Fiquei a noite toda me forçando a ler um livro que peguei na biblioteca semana passada, porque odeio devolver sem ler, mesmo sendo uma das piores leituras da minha vida. Comi pão de milho com cobertura de sorvete de chocolate, ficou surpreendentemente bom, minha abstinência por açúcar no sangue faz florir uma criatividade imensa. Caí no sono quando resolvi pintar uma tela nova e acordei com tinta nas mãos e cabelos. Olhei para a minha criação e odiei cada mínimo traço dela por ser tão minha. Olhe só para nós aqui, eu e ela, criador e criatura na mesma sala, com papéis invertidos – ou não. Pois éramos a mesma. Eu estava confusa e ela borrada, éramos a mesma coisa. Assustadoras, vívidas cadáveres, bagunçadas e a verdade é que aquilo me fez na mesma intensidade que eu o fiz.

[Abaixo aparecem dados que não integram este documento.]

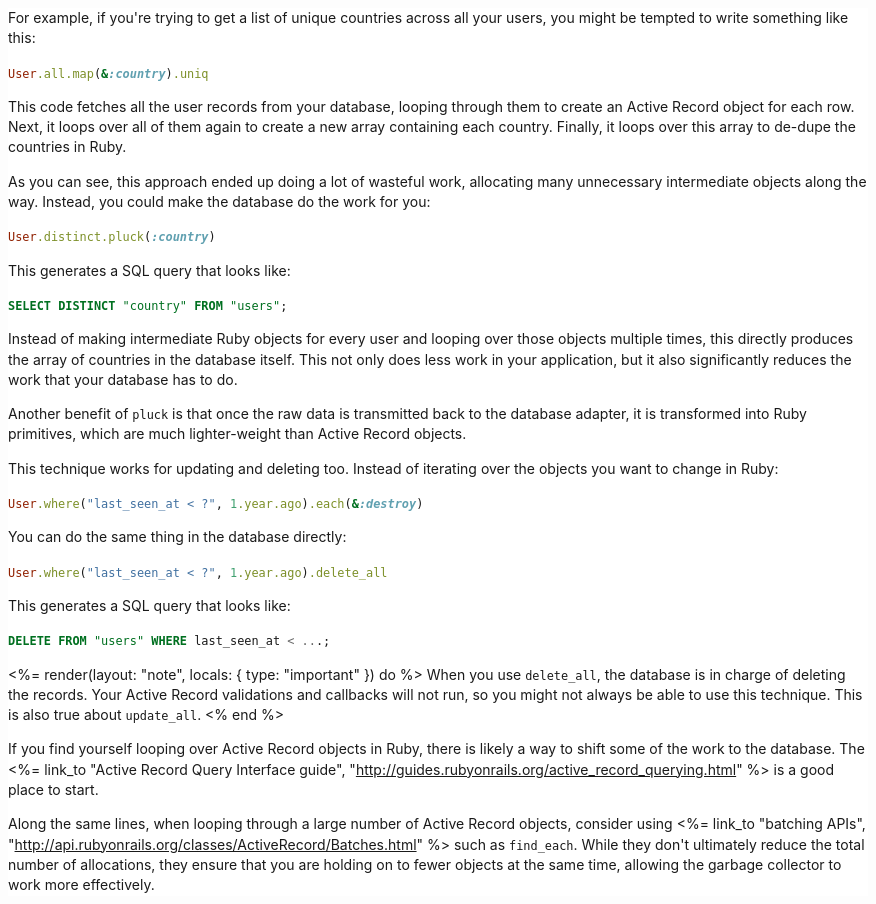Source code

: For example, if you're trying to get a list of unique countries across all your users, you might be tempted to write something like this:

```ruby
User.all.map(&:country).uniq
```

This code fetches all the user records from your database, looping through them to create an Active Record object for each row. Next, it loops over all of them again to create a new array containing each country. Finally, it loops over this array to de-dupe the countries in Ruby.

As you can see, this approach ended up doing a lot of wasteful work, allocating many unnecessary intermediate objects along the way. Instead, you could make the database do the work for you:

```ruby
User.distinct.pluck(:country)
```

This generates a SQL query that looks like:

```SQL
SELECT DISTINCT "country" FROM "users";
```

Instead of making intermediate Ruby objects for every user and looping over those objects multiple times, this directly produces the array of countries in the database itself. This not only does less work in your application, but it also significantly reduces the work that your database has to do.

Another benefit of `pluck` is that once the raw data is transmitted back to the database adapter, it is transformed into Ruby primitives, which are much lighter-weight than Active Record objects.

This technique works for updating and deleting too. Instead of iterating over the objects you want to change in Ruby:

```ruby
User.where("last_seen_at < ?", 1.year.ago).each(&:destroy)
```

You can do the same thing in the database directly:

```ruby
User.where("last_seen_at < ?", 1.year.ago).delete_all
```

This generates a SQL query that looks like:

```SQL
DELETE FROM "users" WHERE last_seen_at < ...;
```

<%= render(layout: "note", locals: { type: "important" }) do %>
  When you use `delete_all`, the database is in charge of deleting the records. Your Active Record validations and callbacks will not run, so you might not always be able to use this technique. This is also true about `update_all`.
<% end %>

If you find yourself looping over Active Record objects in Ruby, there is likely a way to shift some of the work to the database. The <%= link_to "Active Record Query Interface guide", "http://guides.rubyonrails.org/active_record_querying.html" %> is a good place to start.

Along the same lines, when looping through a large number of Active Record objects, consider using <%= link_to "batching APIs", "http://api.rubyonrails.org/classes/ActiveRecord/Batches.html" %> such as `find_each`. While they don't ultimately reduce the total number of allocations, they ensure that you are holding on to fewer objects at the same time, allowing the garbage collector to work more effectively.
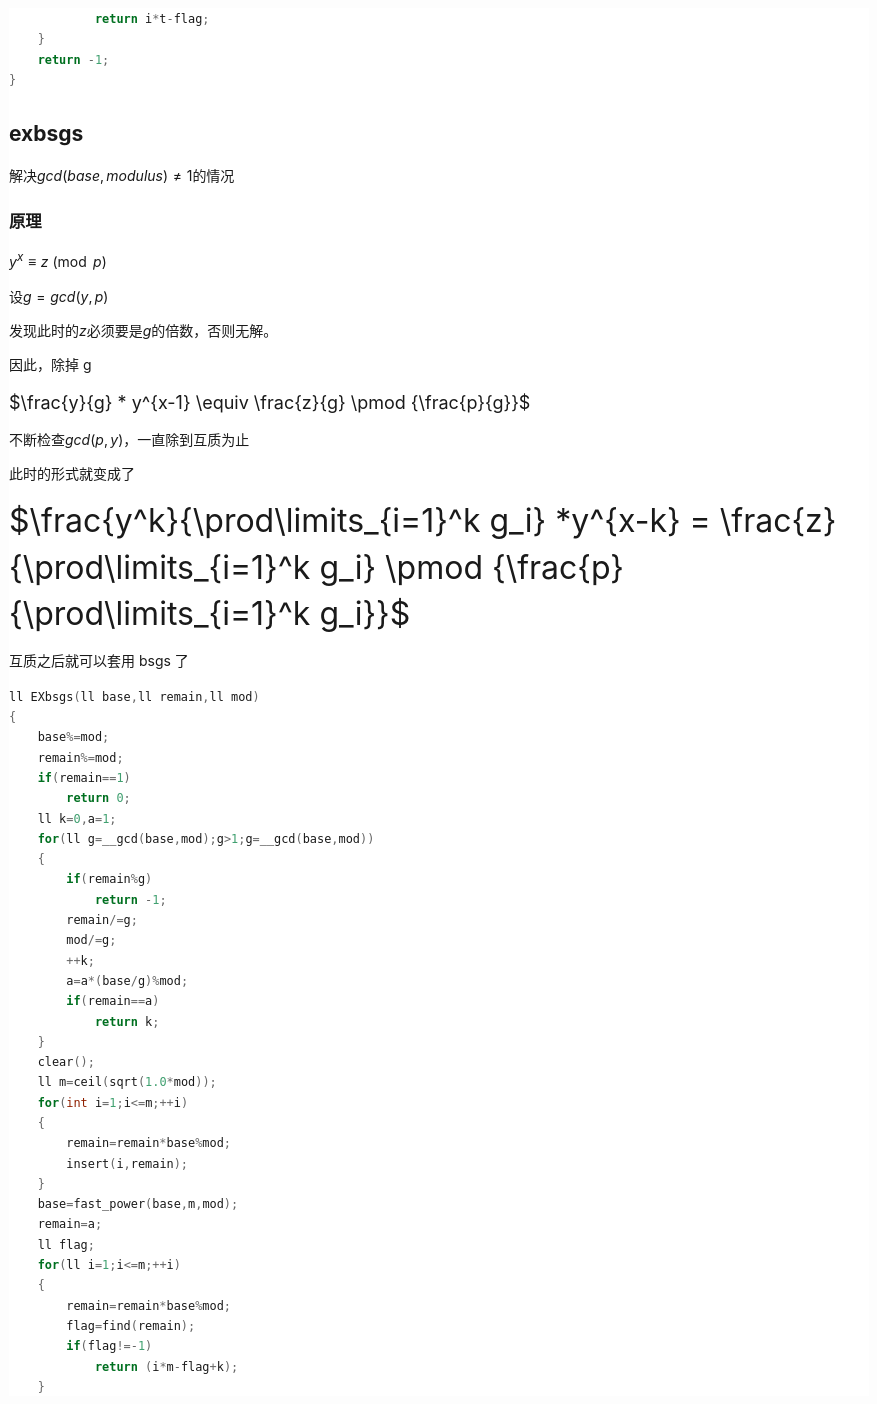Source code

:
 ```c++
            return i*t-flag;
	}
	return -1;
}
```

## exbsgs

解决$gcd(base,modulus)\ne 1$的情况

### 原理

$y^x \equiv z \pmod p$

设$g=gcd(y,p)$

发现此时的$z$必须要是$g$的倍数，否则无解。

因此，除掉 g

<font size=4>$\frac{y}{g} * y^{x-1} \equiv \frac{z}{g} \pmod {\frac{p}{g}}$</font>

不断检查$gcd(p,y)$，一直除到互质为止

此时的形式就变成了

<font size=6>$\frac{y^k}{\prod\limits_{i=1}^k g_i} *y^{x-k} = \frac{z}{\prod\limits_{i=1}^k g_i} \pmod {\frac{p}{\prod\limits_{i=1}^k g_i}}$</font>

互质之后就可以套用 bsgs 了

```c++
ll EXbsgs(ll base,ll remain,ll mod)
{
    base%=mod;
    remain%=mod;
	if(remain==1)
        return 0;
	ll k=0,a=1;
	for(ll g=__gcd(base,mod);g>1;g=__gcd(base,mod))
	{
		if(remain%g)
            return -1;
		remain/=g;
        mod/=g;
        ++k;
        a=a*(base/g)%mod;
		if(remain==a)
            return k;
	}
    clear();
	ll m=ceil(sqrt(1.0*mod));
	for(int i=1;i<=m;++i)
    {
        remain=remain*base%mod;
        insert(i,remain);
    }
    base=fast_power(base,m,mod);
    remain=a;
    ll flag;
	for(ll i=1;i<=m;++i)
	{
        remain=remain*base%mod;
        flag=find(remain);
        if(flag!=-1)
            return (i*m-flag+k);
	}
```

Horas depois do instantâneo realismo, recebi uma visita coletiva, algo em grupo que estavam fazendo e eu era a missão deles. Disseram-me que fazia dias que eu não dava um sinal de vida convincente e que estavam preocupados comigo, eu disse que ‘admito as avaliações nesses locais me deixaram ansiosa’ e que além de me preocupar em me encaixar na sociedade, eu queria que ela se encaixasse em mim. Queria trabalhar, ser comum na minha pequenez, mas também me expressar e ser grande com minha arte, ser grande. Bem sucedida. Nada de fama, só ser vista e reconhecida. Não queria nem que vissem meu rosto ou ouvissem minha voz, queria que vissem minhas telas e por lá, ouvissem meu rugido na selva. Amor, Juliana e Mãe disseram palavras gentis, mas vazias. Sei que eles me amam e que me querem por perto, mas nenhum desses desejos podem me salvar do medo. Estou aterrorizada com o que vejo e eles, infelizmente, por mais que queiram não poderiam me salvar dessa bagunça universal. Estou confusa e perdida, mas lembrar que nada é pra sempre é meu alívio constante. É tão clichê quanto real. Tudo acaba, por bem ou por mal.

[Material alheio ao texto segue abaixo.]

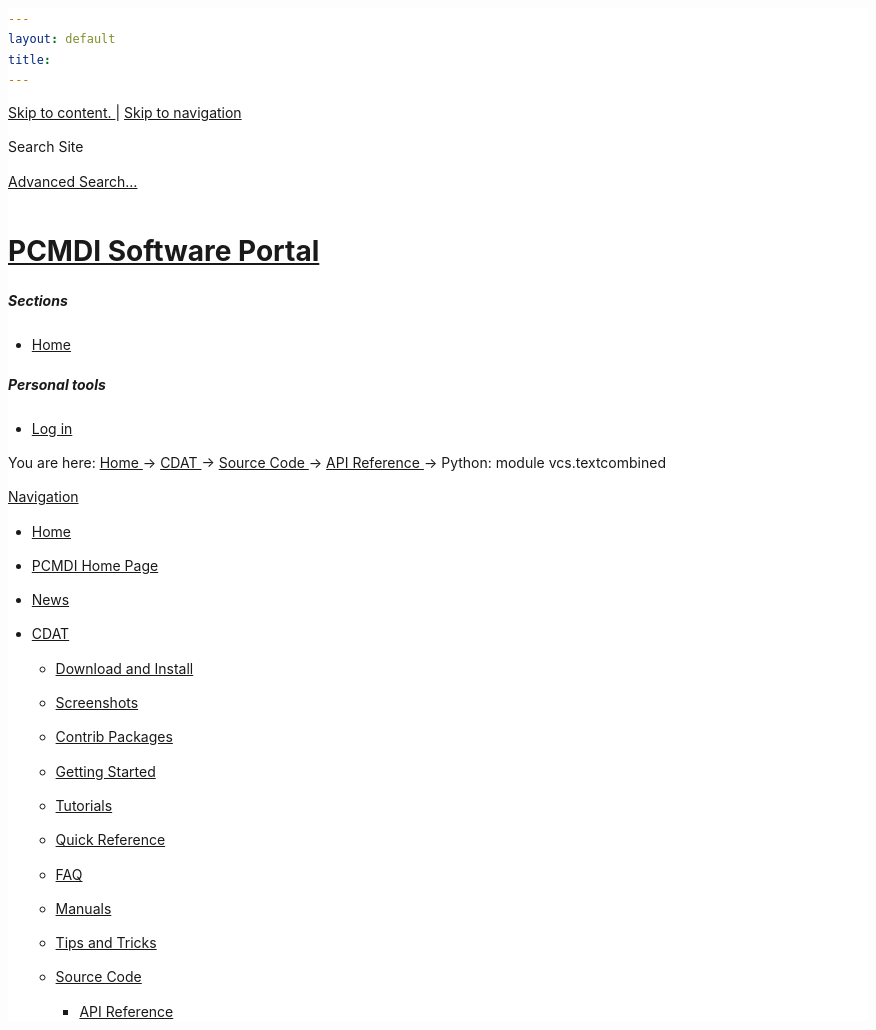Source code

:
 ```yaml
---
layout: default
title:
---
```


 [ Skip to content. ](/cdat/source/api-reference/vcs.textcombined.html) | [
Skip to navigation ](/cdat/source/api-reference/vcs.textcombined.html)

Search Site

[ Advanced Search&#8230; ](/search_form)

#  [ PCMDI Software Portal ](/)

#####  Sections

  * [ Home ](/)

#####  Personal tools

  * [ Log in ](/login_form)

You are here:  [ Home ](/) -> [ CDAT ](/cdat) -> [ Source Code ](/cdat/source)
-> [ API Reference ](/cdat/source/api-reference) -> Python: module
vcs.textcombined

[ Navigation ](/sitemap)

    

  * [ Home ](/)

  * [ PCMDI Home Page ](/)

  * [ News ](/news)

  * [ CDAT ](/cdat)

    * [ Download and Install ](/cdat/download)

    * [ Screenshots ](/cdat/screenshots)

    * [ Contrib Packages ](/cdat/contrib)

    * [ Getting Started ](/cdat/getting_started)

    * [ Tutorials ](/cdat/tutorials)

    * [ Quick Reference ](/cdat/quick_reference)

    * [ FAQ ](/cdat/FAQ)

    * [ Manuals ](/cdat/manuals)

    * [ Tips and Tricks ](/cdat/tips_and_tricks)

    * [ Source Code ](/cdat/source)

      * [ API Reference ](/cdat/source/api-reference)
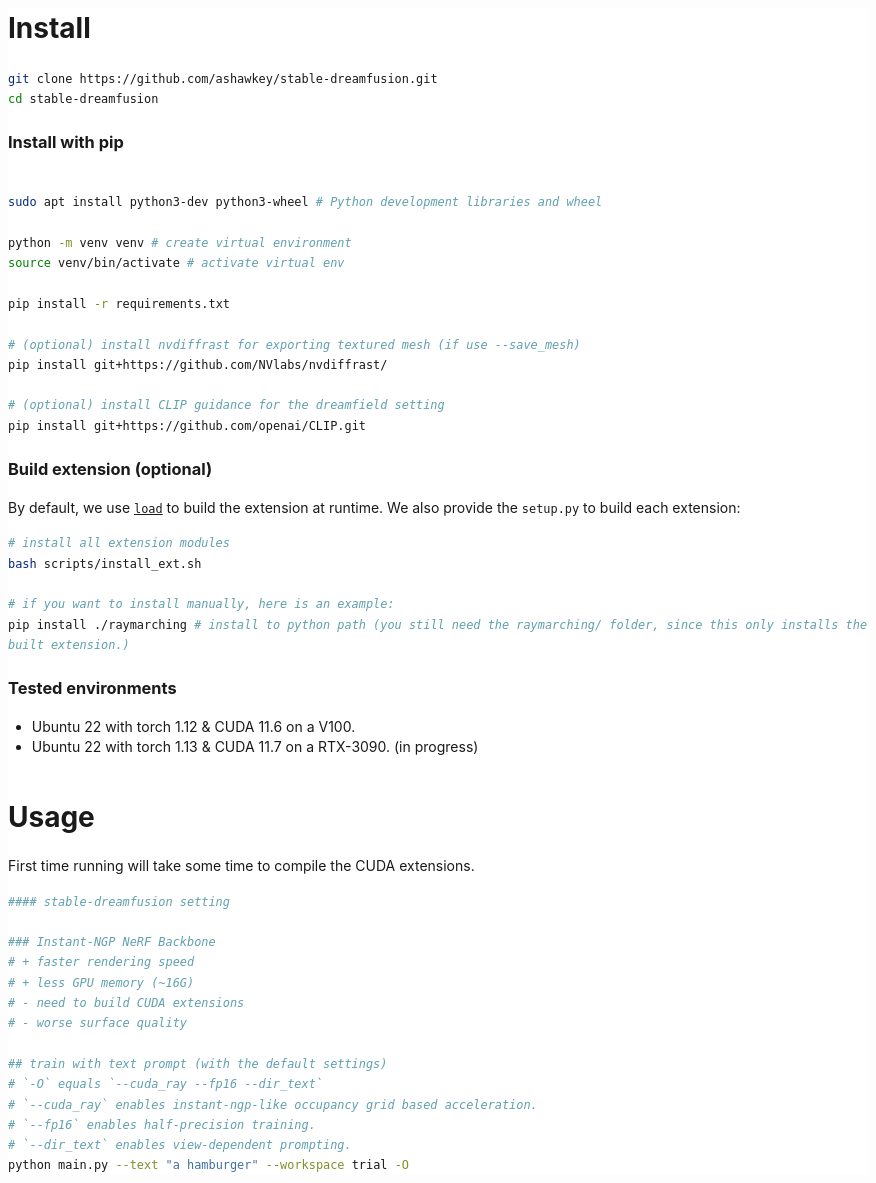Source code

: 
# Install

```bash
git clone https://github.com/ashawkey/stable-dreamfusion.git
cd stable-dreamfusion
```

### Install with pip
```bash

sudo apt install python3-dev python3-wheel # Python development libraries and wheel

python -m venv venv # create virtual environment
source venv/bin/activate # activate virtual env

pip install -r requirements.txt

# (optional) install nvdiffrast for exporting textured mesh (if use --save_mesh)
pip install git+https://github.com/NVlabs/nvdiffrast/

# (optional) install CLIP guidance for the dreamfield setting
pip install git+https://github.com/openai/CLIP.git

```

### Build extension (optional)
By default, we use [`load`](https://pytorch.org/docs/stable/cpp_extension.html#torch.utils.cpp_extension.load) to build the extension at runtime.
We also provide the `setup.py` to build each extension:
```bash
# install all extension modules
bash scripts/install_ext.sh

# if you want to install manually, here is an example:
pip install ./raymarching # install to python path (you still need the raymarching/ folder, since this only installs the built extension.)
```

### Tested environments
* Ubuntu 22 with torch 1.12 & CUDA 11.6 on a V100.
* Ubuntu 22 with torch 1.13 & CUDA 11.7 on a RTX-3090. (in progress)


# Usage

First time running will take some time to compile the CUDA extensions.

```bash
#### stable-dreamfusion setting

### Instant-NGP NeRF Backbone 
# + faster rendering speed
# + less GPU memory (~16G)
# - need to build CUDA extensions
# - worse surface quality

## train with text prompt (with the default settings)
# `-O` equals `--cuda_ray --fp16 --dir_text`
# `--cuda_ray` enables instant-ngp-like occupancy grid based acceleration.
# `--fp16` enables half-precision training.
# `--dir_text` enables view-dependent prompting.
python main.py --text "a hamburger" --workspace trial -O

```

Decidi que iria mudar, até coloquei Vou recomeçar da Gal para tocar, disse que ficaria o restante do dia na companhia do meu namorado e que do dia seguinte em diante, eu mudaria meu modo de vida. Então fomos ao cinema, jantamos na praça de alimentação do shopping, andamos de mão dadas, ele me faz bem. Tem os olhos tão brilhantes, parecem duas estrelas com sua luz própria me encarando. Eu conseguia ver todo um futuro, uma perspectiva linda para o resto de sua vida, mas às vezes ficava pensativa porque eu não conseguia me incluir. Constantemente sentia que ele merecia mais do que isso. Se eu dissesse e assumisse isso para alguns desses repetitivos mandantes das coisas, eles diriam que se eu sinto isso, é porque deve ser verdade. Ah, sei lá eles não sabem de nada e gostam muito de opinar. Parece que se esquecem como é sentir algo assim que deixam o sentimento morrer.

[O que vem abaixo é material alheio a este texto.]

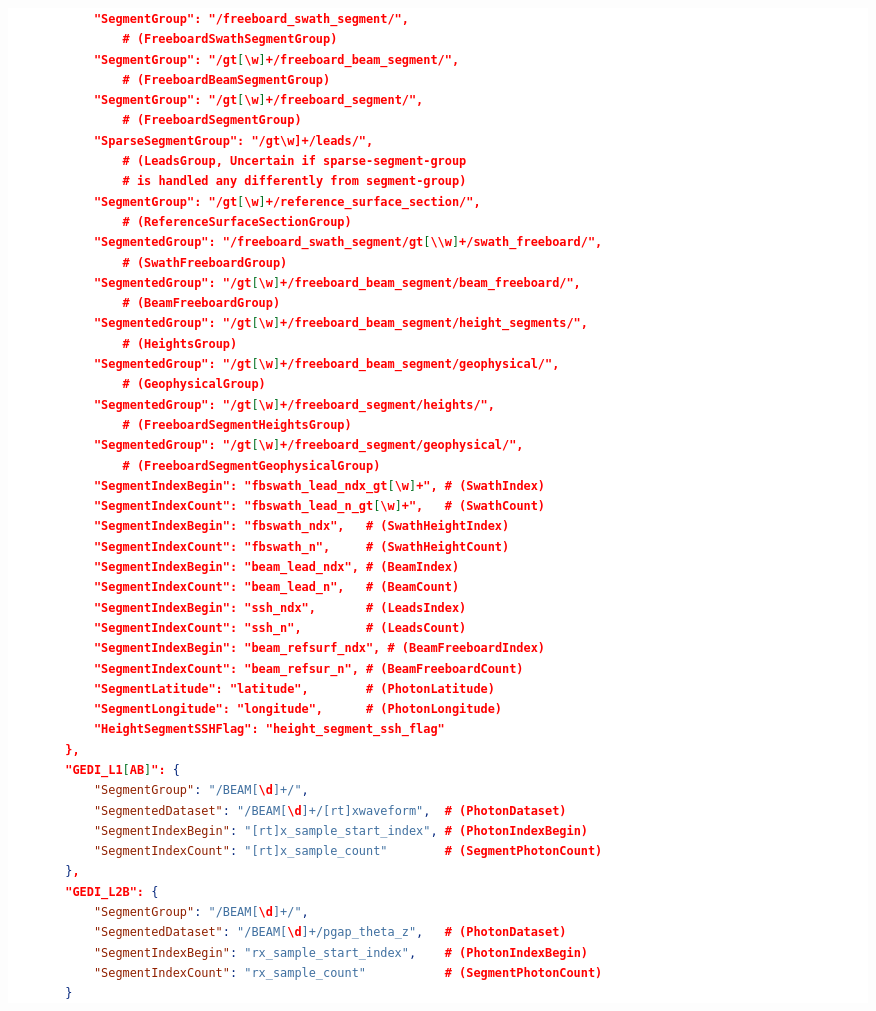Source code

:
 ``` json
            "SegmentGroup": "/freeboard_swath_segment/",
                # (FreeboardSwathSegmentGroup)
            "SegmentGroup": "/gt[\w]+/freeboard_beam_segment/",
                # (FreeboardBeamSegmentGroup)
            "SegmentGroup": "/gt[\w]+/freeboard_segment/",
                # (FreeboardSegmentGroup)                
            "SparseSegmentGroup": "/gt\w]+/leads/",
                # (LeadsGroup, Uncertain if sparse-segment-group
                # is handled any differently from segment-group)
            "SegmentGroup": "/gt[\w]+/reference_surface_section/",
                # (ReferenceSurfaceSectionGroup)
            "SegmentedGroup": "/freeboard_swath_segment/gt[\\w]+/swath_freeboard/",
                # (SwathFreeboardGroup)
            "SegmentedGroup": "/gt[\w]+/freeboard_beam_segment/beam_freeboard/",
                # (BeamFreeboardGroup)
            "SegmentedGroup": "/gt[\w]+/freeboard_beam_segment/height_segments/",
                # (HeightsGroup)
            "SegmentedGroup": "/gt[\w]+/freeboard_beam_segment/geophysical/",
                # (GeophysicalGroup)
            "SegmentedGroup": "/gt[\w]+/freeboard_segment/heights/",
                # (FreeboardSegmentHeightsGroup)
            "SegmentedGroup": "/gt[\w]+/freeboard_segment/geophysical/",
                # (FreeboardSegmentGeophysicalGroup)
            "SegmentIndexBegin": "fbswath_lead_ndx_gt[\w]+", # (SwathIndex)
            "SegmentIndexCount": "fbswath_lead_n_gt[\w]+",   # (SwathCount)
            "SegmentIndexBegin": "fbswath_ndx",   # (SwathHeightIndex)
            "SegmentIndexCount": "fbswath_n",     # (SwathHeightCount)
            "SegmentIndexBegin": "beam_lead_ndx", # (BeamIndex)
            "SegmentIndexCount": "beam_lead_n",   # (BeamCount)
            "SegmentIndexBegin": "ssh_ndx",       # (LeadsIndex)
            "SegmentIndexCount": "ssh_n",         # (LeadsCount)
            "SegmentIndexBegin": "beam_refsurf_ndx", # (BeamFreeboardIndex)
            "SegmentIndexCount": "beam_refsur_n", # (BeamFreeboardCount)
            "SegmentLatitude": "latitude",        # (PhotonLatitude)
            "SegmentLongitude": "longitude",      # (PhotonLongitude)
            "HeightSegmentSSHFlag": "height_segment_ssh_flag"
        },
        "GEDI_L1[AB]": {
            "SegmentGroup": "/BEAM[\d]+/",
            "SegmentedDataset": "/BEAM[\d]+/[rt]xwaveform",  # (PhotonDataset)
            "SegmentIndexBegin": "[rt]x_sample_start_index", # (PhotonIndexBegin)
            "SegmentIndexCount": "[rt]x_sample_count"        # (SegmentPhotonCount)
        },
        "GEDI_L2B": {
            "SegmentGroup": "/BEAM[\d]+/",
            "SegmentedDataset": "/BEAM[\d]+/pgap_theta_z",   # (PhotonDataset)
            "SegmentIndexBegin": "rx_sample_start_index",    # (PhotonIndexBegin)
            "SegmentIndexCount": "rx_sample_count"           # (SegmentPhotonCount)
        }
```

No fim do dia ele me deixou em casa e com as pontas dos dedos geladas tocando na minha pele quente do braço, disse que eu devia ser mais confiante e que eu não me via como ele via, que minha luz era tão grande que me cegava, mas ficava óbvia para o resto das pessoas. Bobagem. Mas me deixei acreditar pelo seu encanto. Admiti estar cansada e não sei se ele entendeu onde exatamente estava o cansaço, mas me ofereceu seu colo e quando deixei minha cabeça descansar, percebi que esse meu descontentamento é crônico. Estava aqui quando eu era uma criança ambiciosa, quando eu fui uma adolescente descontente, quando ousei sonhar, quando me libertei das esperanças, e está aqui agora que tenho tudo quando observo que tenho nada. Corri, corro e correrei desse vazio no peito que me come por dentro e nunca está satisfeito. E foi aí que ele disse que não me amava. Não completou com um “mais” o que significava que nunca amou. Chorei e Gabriel me abraçou, ele não disse nada, só me escutou. Ouviu-me contar mais uma vez sobre o dia em que meu pai me deixou.